さて今週の「新旧お宝アルバム!」は最近のアーティストの中で、先日自分もフジロック・フェスティバルでそのライヴを体験した、テキサスはヒューストン出身の、今一番不思議な、それでいて一度聴くとどんどん引き込まれていく、ある意味中毒性のあるサウンドを聴かせてくれる3人組、クルアンビンのアルバム『Con Todo El Mundo』(2018)をご紹介します。
クルアンビンのサウンドを一言で説明するのは難しいのですが、敢えてレッテルを貼ってしまうことを恐れずに言うと「ワールド・ミュージック、特にタイやアラブのファンクやポップ・ミュージックに影響を受けたサウンドを展開するインスト・オルタナティブ・ロック・バンド」ということになるでしょうか。

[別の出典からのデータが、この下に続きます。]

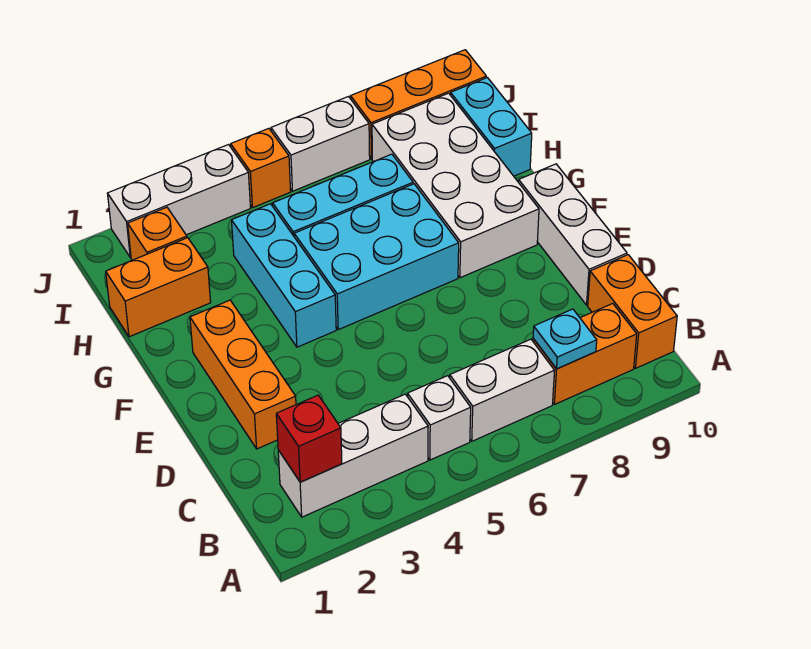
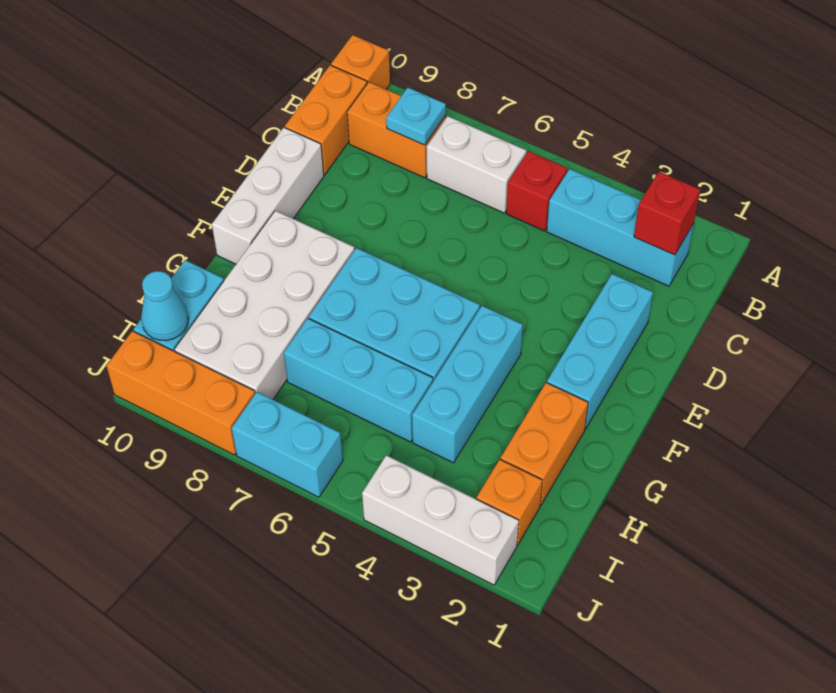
white brick B2:B4 level 1 -> cyan brick B2:B4 level 1
white brick B5 level 1 -> red brick B5 level 1
orange brick D2:F2 level 1 -> cyan brick D2:F2 level 1
orange brick H1:H2 level 1 -> orange brick G2:H2 level 1
none -> cyan cone I10 level 2
orange brick J5 level 1 -> orange brick A10 level 1
white brick J6:J7 level 1 -> cyan brick J6:J7 level 1

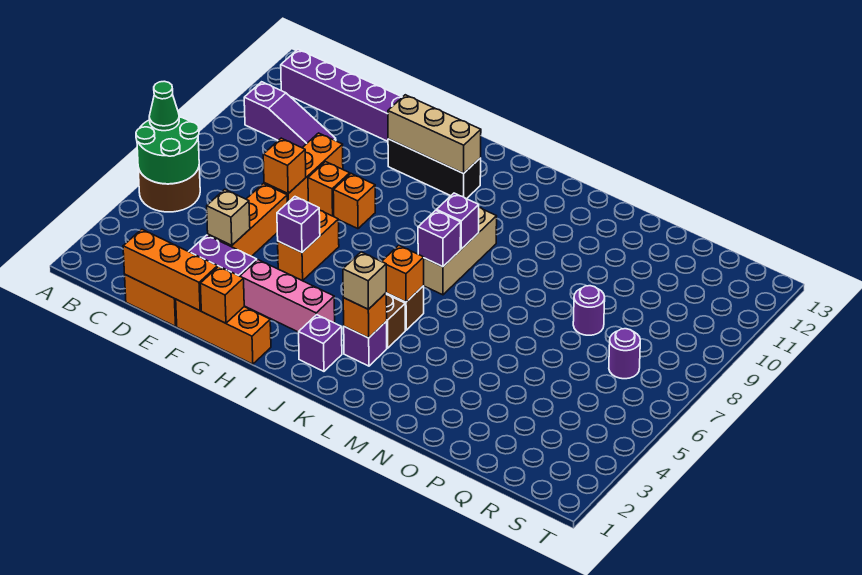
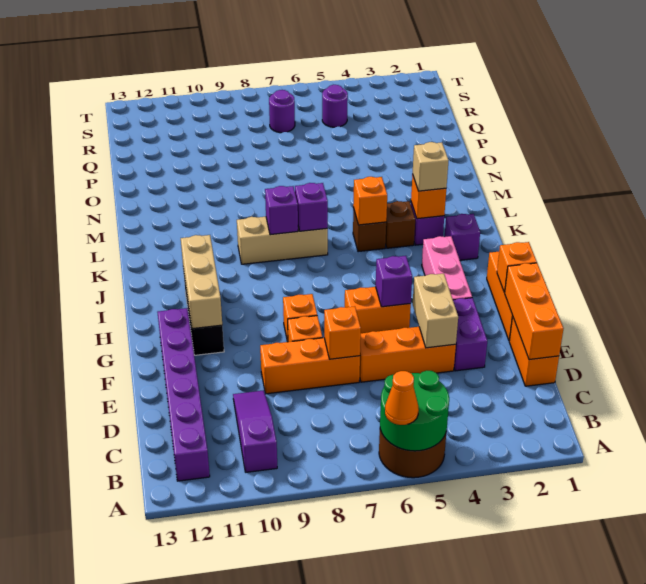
green cone A6 level 3 -> orange cone A6 level 3
tan brick E4 level 2 -> tan brick E4:F4 level 2
purple round brick P8 level 1 -> purple round brick R5 level 1

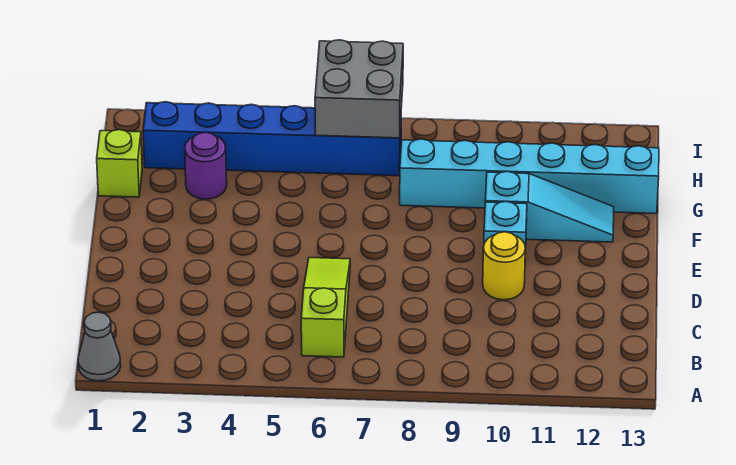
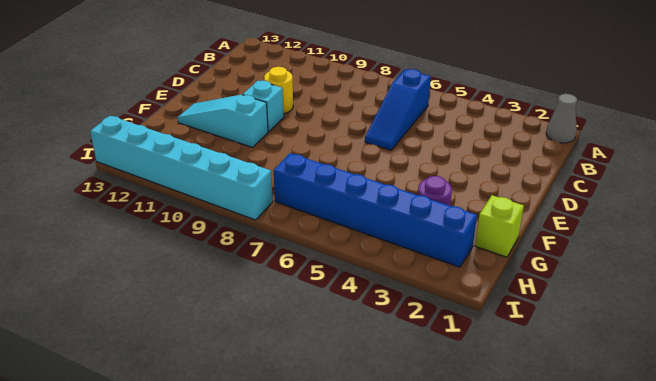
lime slope B6:D6 level 1 top B -> blue slope B6:D6 level 1 top B
cyan brick G8:G13 level 1 -> cyan brick I8:I13 level 1
grey brick H6:I7 level 2 -> none

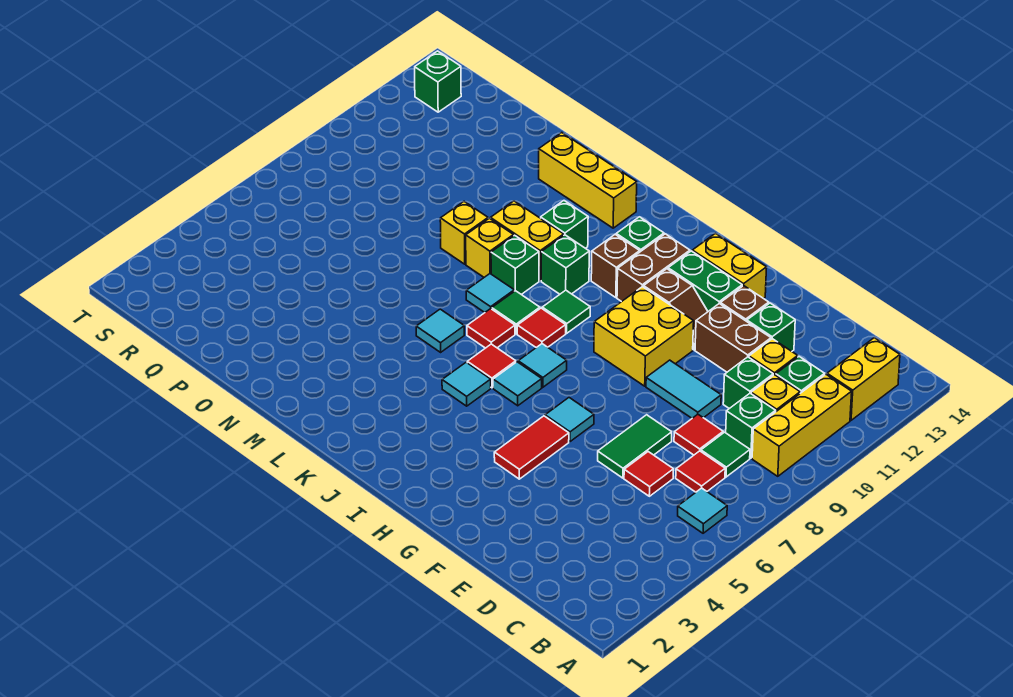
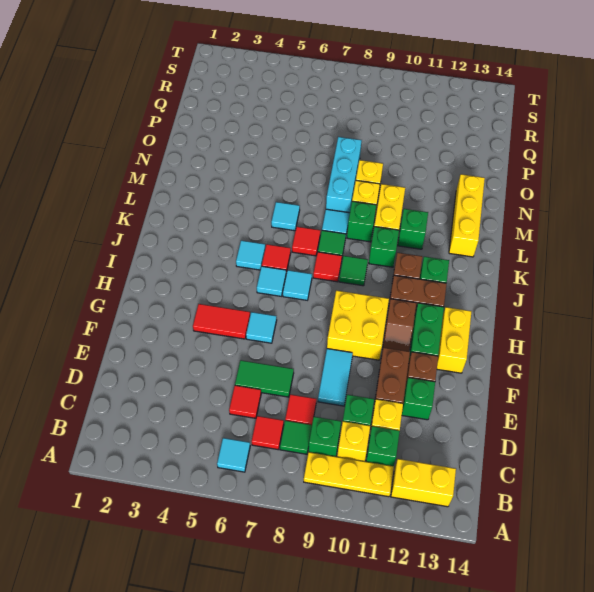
yellow brick B9:B11 level 1 -> yellow plate B9:B11 level 1
none -> cyan brick M8:O8 level 1
green brick S13 level 1 -> none

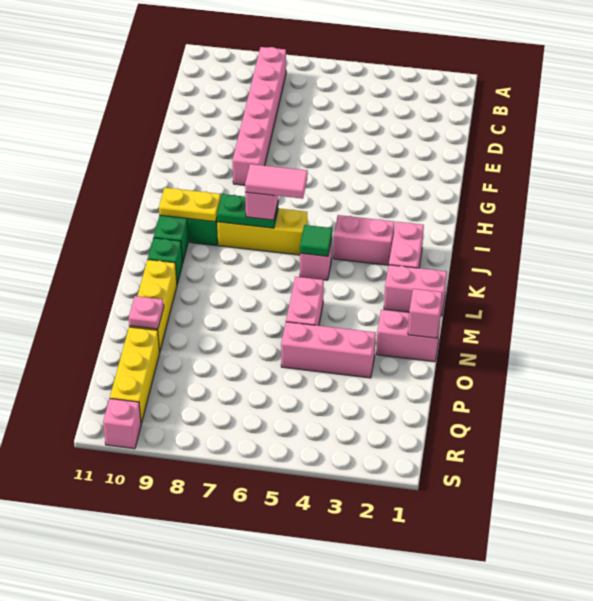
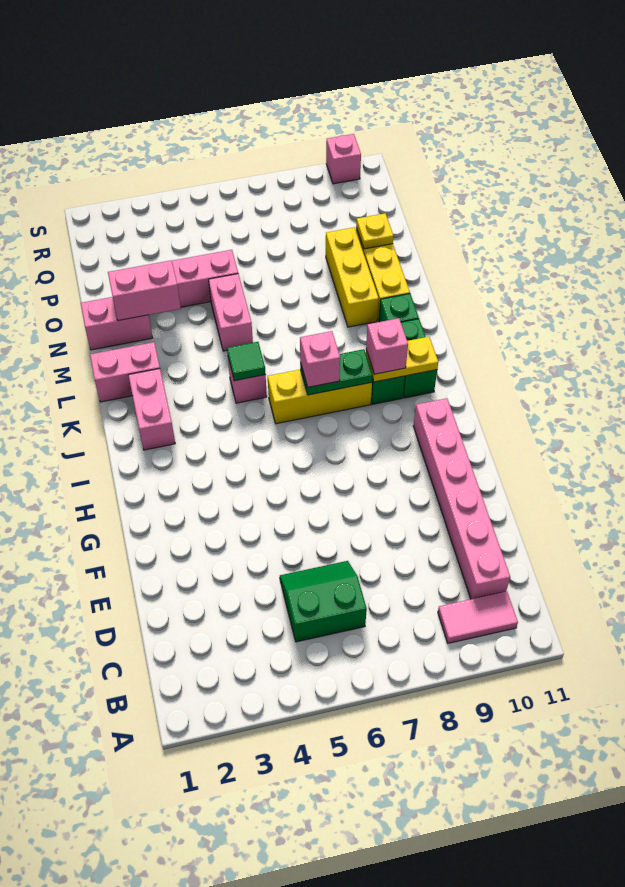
pink brick B8:G8 level 1 -> pink brick C10:H10 level 1
none -> green slope C5:D6 level 1 top C
pink brick J3:J4 level 1 -> pink brick N2:N3 level 2
pink tile J6:J7 level 4 -> pink tile B9:B10 level 1
pink brick N1 level 2 -> pink brick J9 level 3
pink plate O10 level 2 -> yellow plate O10 level 2
yellow brick P10:R10 level 1 -> yellow brick M9:O9 level 1

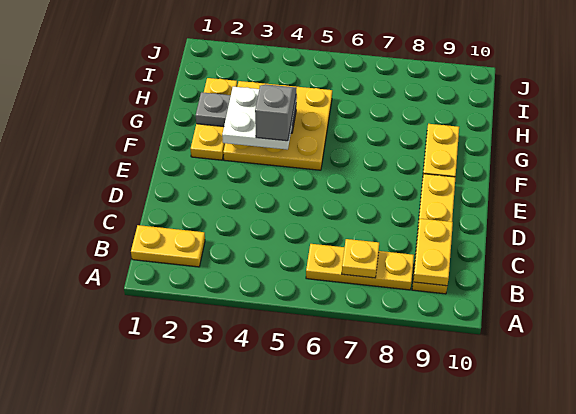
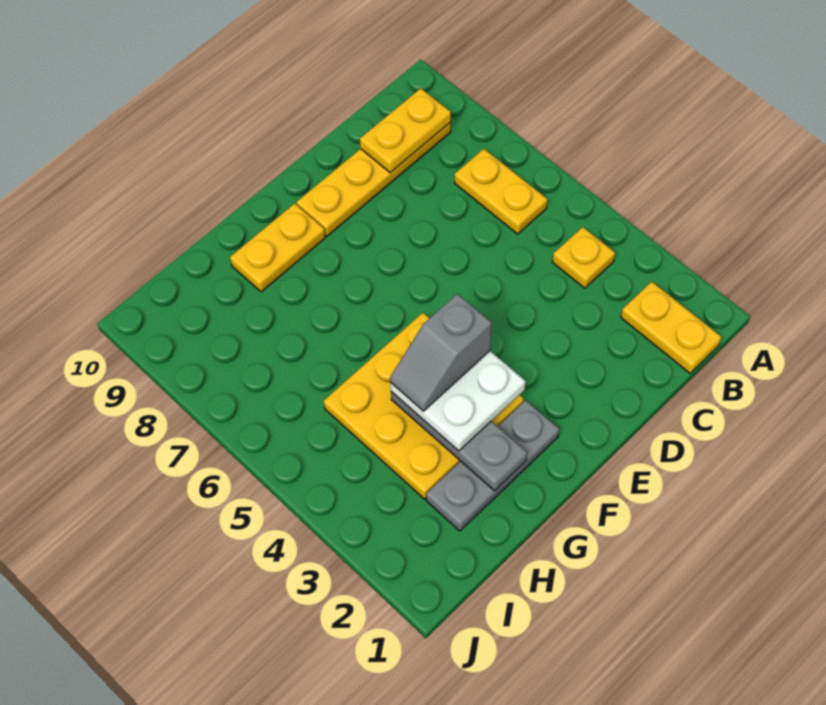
yellow plate B6:B8 level 1 -> yellow plate B6:B7 level 1
yellow plate B7 level 2 -> yellow plate B4 level 1
yellow plate F2:H2 level 1 -> grey plate F2:H2 level 1

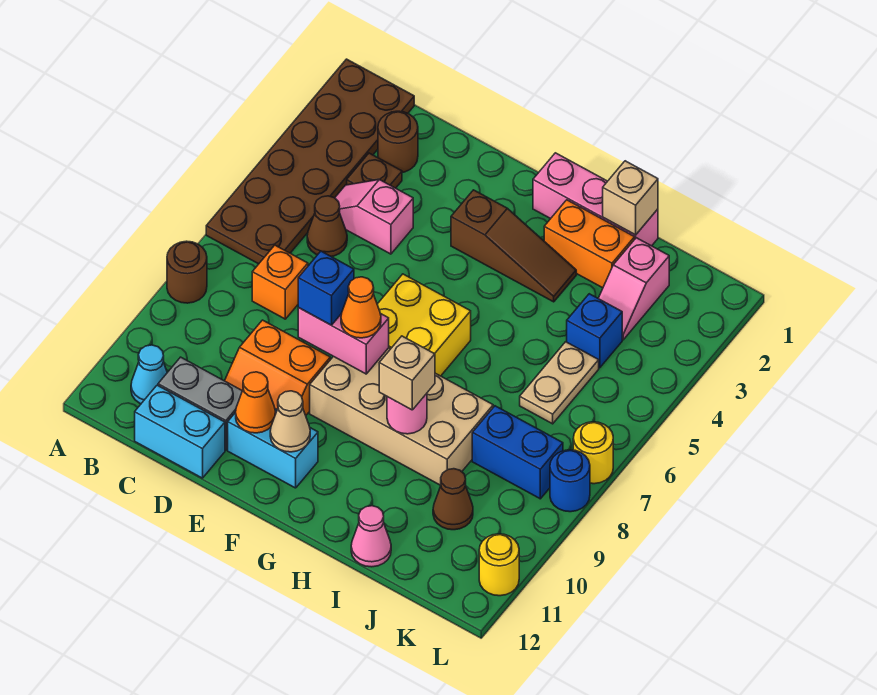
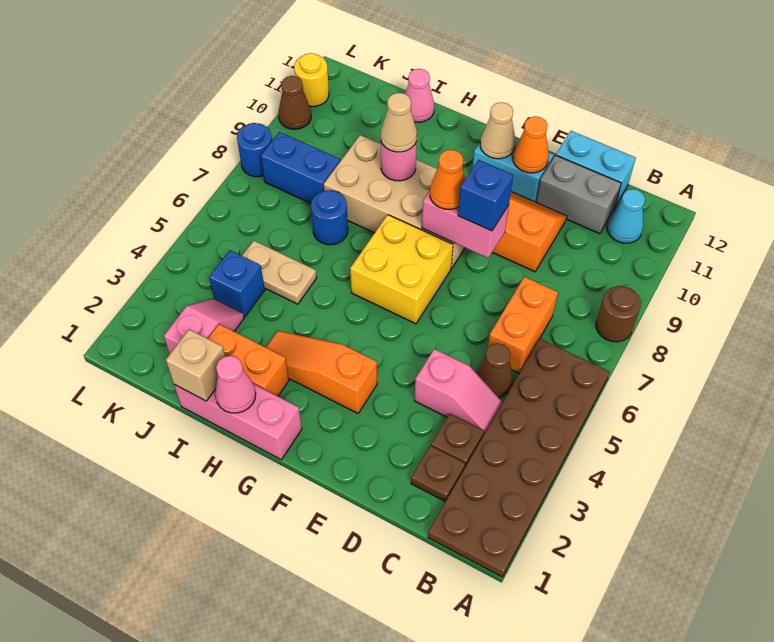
brown round brick C2 level 1 -> brown plate C2 level 1
orange brick C7 level 1 -> orange brick C6:C7 level 1
brown slope F3:H3 level 1 top F -> orange slope F3:H3 level 1 top F
none -> pink cone H1 level 2
tan brick H9 level 3 -> tan cone H9 level 3
none -> blue round brick I7 level 1
tan plate J5:J6 level 1 -> tan plate I5:J5 level 1
brown cone J10 level 1 -> brown cone L10 level 1
yellow round brick L7 level 1 -> none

そもそもグループ名の「クルアンビン」というのはタイ語で「飛行機」という意味らしく、主要メンバーのマーク・スピア(ギター)とローラ・リー(ベース)が知り合ったのも、二人ともタイ・ファンク・ミュージックに興味を持っていて友人を通じて紹介されたのがきっかけといいますから、アメリカ人である彼らがタイやイラン、トルコといったアジアから中東の音楽に影響を受けたサウンドを奏でているのは彼らにとっては自然だったのです。
この二人に同じくヒューストン地元の教会のゴスペル・バンドでマークと一緒だったドナルド・レイ “DJ” ジョンソンJr.がドラマーとして加わって、2010年頃に今のクルアンビンがバンドとして誕生。そこから3人はマークの家族が持っていたヒューストン郊外の大きな納屋に集まり、演奏の練習や曲作り、演奏した楽曲の録音などを繰り返して、バンドとしてのパフォーマンス・レベルを磨いたとのこと。
彼らがそのタイ・ファンクに影響を受けた、およそアメリカのバンドとは思えない音像とグルーヴを持った楽曲で2015年に初のフル・アルバム『The Universe Smiles Upon You』をリリースすると、その独特な音楽スタイルがシーンの注目と評価を得て、イギリスのザ・ガーディアン紙の選ぶ「今週の注目バンド」に選ばれるなど、次第に多くの耳目を集めて行きます。その間彼らはファーザー・ジョン・ミスティやマッシヴ・アタックらのツアーのオープニング・アクトを務めたり、グラストンベリーやボナルー、コーチェラやSXSWといった英米の大きなロック・フェスにも出演して、フォロワーを増やしていったのです。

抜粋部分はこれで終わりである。